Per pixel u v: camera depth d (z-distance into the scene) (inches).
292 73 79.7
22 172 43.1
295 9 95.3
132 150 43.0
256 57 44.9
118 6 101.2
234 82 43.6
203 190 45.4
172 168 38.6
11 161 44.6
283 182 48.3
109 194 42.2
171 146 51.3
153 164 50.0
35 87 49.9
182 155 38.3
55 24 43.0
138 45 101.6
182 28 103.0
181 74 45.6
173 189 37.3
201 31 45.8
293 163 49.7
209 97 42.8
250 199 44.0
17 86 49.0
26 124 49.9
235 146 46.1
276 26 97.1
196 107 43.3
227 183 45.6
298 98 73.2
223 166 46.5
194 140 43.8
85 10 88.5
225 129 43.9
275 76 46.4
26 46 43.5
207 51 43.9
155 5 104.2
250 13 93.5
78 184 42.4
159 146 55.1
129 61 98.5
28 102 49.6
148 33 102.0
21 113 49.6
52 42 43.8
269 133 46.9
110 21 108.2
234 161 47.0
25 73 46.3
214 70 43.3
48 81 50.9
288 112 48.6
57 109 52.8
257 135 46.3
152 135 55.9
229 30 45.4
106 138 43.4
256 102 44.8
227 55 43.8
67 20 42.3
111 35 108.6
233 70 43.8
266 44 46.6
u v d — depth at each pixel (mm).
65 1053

####################

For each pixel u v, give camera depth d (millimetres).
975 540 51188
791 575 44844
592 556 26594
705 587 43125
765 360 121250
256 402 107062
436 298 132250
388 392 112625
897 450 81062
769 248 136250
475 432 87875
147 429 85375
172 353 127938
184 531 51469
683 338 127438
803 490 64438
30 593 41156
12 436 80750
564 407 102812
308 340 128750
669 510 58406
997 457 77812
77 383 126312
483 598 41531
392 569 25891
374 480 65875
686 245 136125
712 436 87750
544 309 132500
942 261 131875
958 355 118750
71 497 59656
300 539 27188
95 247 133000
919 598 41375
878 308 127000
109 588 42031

####################

=== What you will do ===
Throughout the material above, report each line holding the word "depth".

=== Solved exercise ===
Per pixel u v: camera depth d (z-distance into the scene) (inches).
u v d — depth at each pixel (mm).
For each pixel u v, give camera depth d (millimetres).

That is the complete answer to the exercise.